Sketch the graphs of f(x) = 4^x, f(x) = 4 ullet 4^x and f(x) = \frac{1}{4} ullet 4^x on the same set of axes. Then describe the similarities and differences among the graphs.

Steps to Solve

1. Understand the functions We have three functions to analyze:

   • $f(x) = 4^x$
   • $f(x) = 4 \cdot 4^x$
   • $f(x) = \frac{1}{4} \cdot 4^x$

2. Sketch the graph of $f(x) = 4^x$ The function $f(x) = 4^x$ is an exponential function with a base greater than 1. It passes through the point (0, 1) and increases rapidly as $x$ increases.

3. Sketch the graph of $f(x) = 4 \cdot 4^x$ This function can be written as $f(x) = 4^{x+1}$, which is just a vertical stretch of the first function.
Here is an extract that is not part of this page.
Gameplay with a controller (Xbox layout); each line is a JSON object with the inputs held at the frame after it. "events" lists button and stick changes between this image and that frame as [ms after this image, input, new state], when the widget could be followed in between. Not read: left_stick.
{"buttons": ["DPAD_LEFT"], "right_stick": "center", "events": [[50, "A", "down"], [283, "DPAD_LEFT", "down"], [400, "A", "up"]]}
It shifts the graph of $f(x) = 4^x$ upwards by a factor of 4, passing through (0, 4).

4. Sketch the graph of $f(x) = \frac{1}{4} \cdot 4^x$ This function simplifies to $f(x) = 4^{x-1}$. It's a vertical compression of the first function, translating downwards so that it passes through (0, 0.25).

5. Analyze similarities and differences

   • Similarities: All three graphs exhibit exponential growth since they all have a base greater than 1.
   • Differences: Their vertical shifts affect the y-intercept. The first graph crosses at (0, 1), the second at (0, 4), and the third at (0, 0.25).